The Trump administration will repurpose those funds to things more aligned with GOP preferences.
neither have happened and virtually all employees of USAID have been put on leave at the orders of the acting deputy administrator.
(via CNN) - It is not legal for the president to unilaterally “abolish, move, or consolidate USAID”. He needs to have congressional authorization to do so.
DOGE gets its authority through the president. The president definitely has the authority to audit and/or stop illegal, fraudulent or just wasteful transactions.
The exact shape or form of USAID is also up to the president. It was created through an executive order, and can of course also be transformed through one.
It was consolidated into the Department of State as part of the Foreign Affairs Reform and Restructuring Act of 1998 as an agency with an administrator and responsibility for administrating the distribution of aid under certain preexisting laws. So it is straightforwardly outside of the authority of the president to disband the agency, as Congress has provided that it shall exist. And it is likewise outside of the authority of the president to reduce it to an inactive status, as it has certain Congressionally-established responsibilities that it must perform.
I have seen this regurgitated several times on this site now. This is blatantly false, congress passed a law in 1998 to establish USAID. The EO was made with authority that had been granted by another law.
That law does not allow the President to abolish it:
> Unless abolished pursuant to the reorganization plan submitted under section 6601 of this title, and except as provided in section 6562 of this title, there is within the Executive branch of Government the United States Agency for International Development as an entity described in section 104 of title 5.
The actual law is a high dimensional interaction of all active legislation. Predicting what the legal system will do is hard and often cannot be achieved with high reliability with a google search.
This is why lawyers exist. Presumably doge and trump have access to good lawyers. I’m not asserting that they are right, just that a shallow legal analysis is error prone and looking at a single law likely does not yield useful prediction making capability.
Also malicious compliance is an option. Maybe they could name a single person the official administrator, given them an office in a basement and officially comply, while effectively shutting everything down. The extent to which fulfilling the intent of legislation vs relying on the discretion of the executive to interpret it within, and as a matter of precedent deferring to executive discretion by default in court cases, probably enables many more abuses than have been contemplated prior to this presidency.
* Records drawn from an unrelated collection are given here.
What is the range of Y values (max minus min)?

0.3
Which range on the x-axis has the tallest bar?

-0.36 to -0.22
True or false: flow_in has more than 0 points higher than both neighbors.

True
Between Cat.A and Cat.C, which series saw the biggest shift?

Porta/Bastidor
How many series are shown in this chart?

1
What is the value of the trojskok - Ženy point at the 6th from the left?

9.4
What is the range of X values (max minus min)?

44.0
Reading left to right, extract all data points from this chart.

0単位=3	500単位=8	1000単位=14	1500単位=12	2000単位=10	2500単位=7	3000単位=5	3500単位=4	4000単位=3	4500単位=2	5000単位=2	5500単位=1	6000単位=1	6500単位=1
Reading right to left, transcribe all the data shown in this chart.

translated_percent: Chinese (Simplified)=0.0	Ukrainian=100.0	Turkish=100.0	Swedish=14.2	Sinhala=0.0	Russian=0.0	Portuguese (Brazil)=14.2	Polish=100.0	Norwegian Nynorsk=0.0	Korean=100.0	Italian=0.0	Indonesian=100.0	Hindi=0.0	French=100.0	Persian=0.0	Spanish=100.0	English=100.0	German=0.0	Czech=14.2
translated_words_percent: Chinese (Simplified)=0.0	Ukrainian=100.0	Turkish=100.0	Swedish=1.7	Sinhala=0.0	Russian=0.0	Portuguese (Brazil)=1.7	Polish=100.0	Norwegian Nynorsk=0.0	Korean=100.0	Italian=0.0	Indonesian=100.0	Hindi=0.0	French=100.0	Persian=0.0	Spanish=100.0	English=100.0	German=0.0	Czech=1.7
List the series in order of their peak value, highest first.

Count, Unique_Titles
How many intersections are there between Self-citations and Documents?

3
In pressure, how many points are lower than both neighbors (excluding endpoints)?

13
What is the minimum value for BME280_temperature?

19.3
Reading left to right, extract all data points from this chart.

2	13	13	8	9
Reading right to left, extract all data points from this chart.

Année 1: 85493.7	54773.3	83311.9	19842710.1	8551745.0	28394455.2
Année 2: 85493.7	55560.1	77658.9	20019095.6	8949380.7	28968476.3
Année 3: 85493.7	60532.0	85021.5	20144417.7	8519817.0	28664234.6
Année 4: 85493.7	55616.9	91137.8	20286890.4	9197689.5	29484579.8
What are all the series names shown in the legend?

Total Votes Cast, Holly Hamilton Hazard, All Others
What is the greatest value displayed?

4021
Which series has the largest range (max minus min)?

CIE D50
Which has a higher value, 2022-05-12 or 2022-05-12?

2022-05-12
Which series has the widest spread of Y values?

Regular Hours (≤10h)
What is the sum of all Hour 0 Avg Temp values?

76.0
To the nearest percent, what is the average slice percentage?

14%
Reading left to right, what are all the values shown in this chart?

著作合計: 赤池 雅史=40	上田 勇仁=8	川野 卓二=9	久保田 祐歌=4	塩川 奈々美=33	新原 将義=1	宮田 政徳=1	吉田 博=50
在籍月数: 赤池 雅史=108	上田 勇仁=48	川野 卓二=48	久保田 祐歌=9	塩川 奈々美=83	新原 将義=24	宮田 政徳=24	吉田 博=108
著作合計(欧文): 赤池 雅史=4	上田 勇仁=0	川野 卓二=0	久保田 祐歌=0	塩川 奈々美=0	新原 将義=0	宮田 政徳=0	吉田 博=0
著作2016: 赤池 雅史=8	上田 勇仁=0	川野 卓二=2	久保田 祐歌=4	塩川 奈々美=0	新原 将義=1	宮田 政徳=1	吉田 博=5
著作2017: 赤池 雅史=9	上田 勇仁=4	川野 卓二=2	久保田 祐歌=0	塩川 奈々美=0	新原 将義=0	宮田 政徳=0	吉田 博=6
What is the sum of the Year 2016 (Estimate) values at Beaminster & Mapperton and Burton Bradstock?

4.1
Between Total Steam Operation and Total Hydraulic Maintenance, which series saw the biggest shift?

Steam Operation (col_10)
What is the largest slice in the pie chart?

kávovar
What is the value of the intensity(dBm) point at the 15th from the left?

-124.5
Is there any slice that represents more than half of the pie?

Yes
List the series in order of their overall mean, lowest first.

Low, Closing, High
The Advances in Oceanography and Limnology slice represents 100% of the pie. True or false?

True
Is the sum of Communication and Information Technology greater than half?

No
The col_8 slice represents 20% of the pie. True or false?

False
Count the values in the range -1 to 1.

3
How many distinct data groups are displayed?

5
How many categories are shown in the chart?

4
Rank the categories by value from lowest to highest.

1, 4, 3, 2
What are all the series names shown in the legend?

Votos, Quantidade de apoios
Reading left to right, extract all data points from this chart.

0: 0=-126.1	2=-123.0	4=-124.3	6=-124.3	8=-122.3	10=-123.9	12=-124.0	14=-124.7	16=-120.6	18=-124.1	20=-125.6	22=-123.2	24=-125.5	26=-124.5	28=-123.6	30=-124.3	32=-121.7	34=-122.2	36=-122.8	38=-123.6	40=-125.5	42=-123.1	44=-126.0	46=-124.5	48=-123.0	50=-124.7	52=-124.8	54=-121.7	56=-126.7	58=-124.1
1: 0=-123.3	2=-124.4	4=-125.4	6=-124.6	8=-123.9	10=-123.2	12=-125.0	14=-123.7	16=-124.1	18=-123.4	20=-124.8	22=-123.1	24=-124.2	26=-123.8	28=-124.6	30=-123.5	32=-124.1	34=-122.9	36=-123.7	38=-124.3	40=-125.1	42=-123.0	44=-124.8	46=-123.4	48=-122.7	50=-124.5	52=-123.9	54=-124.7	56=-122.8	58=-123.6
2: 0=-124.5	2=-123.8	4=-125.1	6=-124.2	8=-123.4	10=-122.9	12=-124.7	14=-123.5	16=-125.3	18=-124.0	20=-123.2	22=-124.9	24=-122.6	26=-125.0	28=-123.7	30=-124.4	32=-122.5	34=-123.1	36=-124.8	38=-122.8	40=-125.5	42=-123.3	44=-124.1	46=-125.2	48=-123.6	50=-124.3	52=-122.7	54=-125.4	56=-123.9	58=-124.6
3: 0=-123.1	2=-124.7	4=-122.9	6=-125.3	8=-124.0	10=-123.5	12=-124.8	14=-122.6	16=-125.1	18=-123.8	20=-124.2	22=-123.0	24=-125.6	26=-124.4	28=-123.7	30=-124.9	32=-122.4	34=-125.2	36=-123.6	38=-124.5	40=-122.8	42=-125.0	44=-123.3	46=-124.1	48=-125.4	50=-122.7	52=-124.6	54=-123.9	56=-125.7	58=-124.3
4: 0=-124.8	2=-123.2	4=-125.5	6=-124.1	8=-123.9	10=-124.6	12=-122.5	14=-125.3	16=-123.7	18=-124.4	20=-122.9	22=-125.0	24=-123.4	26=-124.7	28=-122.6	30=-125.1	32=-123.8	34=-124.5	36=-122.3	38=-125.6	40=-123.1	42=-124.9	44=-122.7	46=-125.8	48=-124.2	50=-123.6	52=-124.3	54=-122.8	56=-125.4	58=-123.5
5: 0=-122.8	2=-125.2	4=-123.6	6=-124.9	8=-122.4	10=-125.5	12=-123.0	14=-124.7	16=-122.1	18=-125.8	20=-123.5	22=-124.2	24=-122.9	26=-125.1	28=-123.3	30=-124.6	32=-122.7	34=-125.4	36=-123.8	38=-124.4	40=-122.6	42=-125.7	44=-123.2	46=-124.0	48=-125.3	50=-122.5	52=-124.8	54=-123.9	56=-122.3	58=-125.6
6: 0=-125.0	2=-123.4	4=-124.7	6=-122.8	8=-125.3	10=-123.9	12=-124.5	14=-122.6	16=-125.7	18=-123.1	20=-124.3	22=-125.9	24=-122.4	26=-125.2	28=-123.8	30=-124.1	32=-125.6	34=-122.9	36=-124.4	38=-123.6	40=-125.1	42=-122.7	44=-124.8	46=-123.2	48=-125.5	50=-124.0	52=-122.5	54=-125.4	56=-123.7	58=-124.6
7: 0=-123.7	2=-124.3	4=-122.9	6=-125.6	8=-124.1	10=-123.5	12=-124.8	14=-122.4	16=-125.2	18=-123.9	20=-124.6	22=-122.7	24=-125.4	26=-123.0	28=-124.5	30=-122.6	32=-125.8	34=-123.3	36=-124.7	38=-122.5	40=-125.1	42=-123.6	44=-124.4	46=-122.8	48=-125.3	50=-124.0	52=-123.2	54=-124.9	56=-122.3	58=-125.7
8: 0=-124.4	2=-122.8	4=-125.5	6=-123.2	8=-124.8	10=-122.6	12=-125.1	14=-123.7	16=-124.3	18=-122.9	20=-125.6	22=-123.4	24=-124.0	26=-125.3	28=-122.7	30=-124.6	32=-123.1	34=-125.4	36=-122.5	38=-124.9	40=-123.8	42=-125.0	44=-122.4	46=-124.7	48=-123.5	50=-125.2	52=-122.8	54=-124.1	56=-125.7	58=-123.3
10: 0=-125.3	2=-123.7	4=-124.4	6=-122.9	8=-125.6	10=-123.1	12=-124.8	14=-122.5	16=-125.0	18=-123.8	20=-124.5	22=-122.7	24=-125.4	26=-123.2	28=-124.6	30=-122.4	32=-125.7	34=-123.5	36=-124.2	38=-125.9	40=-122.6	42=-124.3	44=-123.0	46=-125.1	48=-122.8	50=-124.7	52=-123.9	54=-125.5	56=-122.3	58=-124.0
Unless they are paying that person in the basement the full funding of what Congress has budgetted for USAID that's Impoundment. If they are then it's still Impoundment because it's been redirected from it's original purpose.
The OP asserted that USAID was created by EO and that the president is free to do what he wants with it. That statement is blatantly false. How does court decide is not relevant to this discussion, because as you said it is speculative.
DOGE didn’t shut down USAID. Musk talked Trump and Rubio into doing it and they did.
Musk is essentially a presidential advisor, and legally an advisor can advise the President to do pretty much anything. Even if the thing they are advising the President to do is illegal, the President is the one who bears the legal responsibility for the action, not the advisor.
In really extreme cases, like if Musk were advising Trump to commit genocide, or carry out a military coup, or transfer a billion dollars out of US Treasury into someone’s personal bank account, and Trump followed the advice, Musk might be held legally liable for having given it. But shutting down a government agency isn’t anything like that. The legality of shutting it down is debatable, but even if ultimately held to be illegal, it isn’t the genocide or military coup or blatant corruption kind of illegal.
By the way, I heard the Palestinian Problem is going to be solved for good?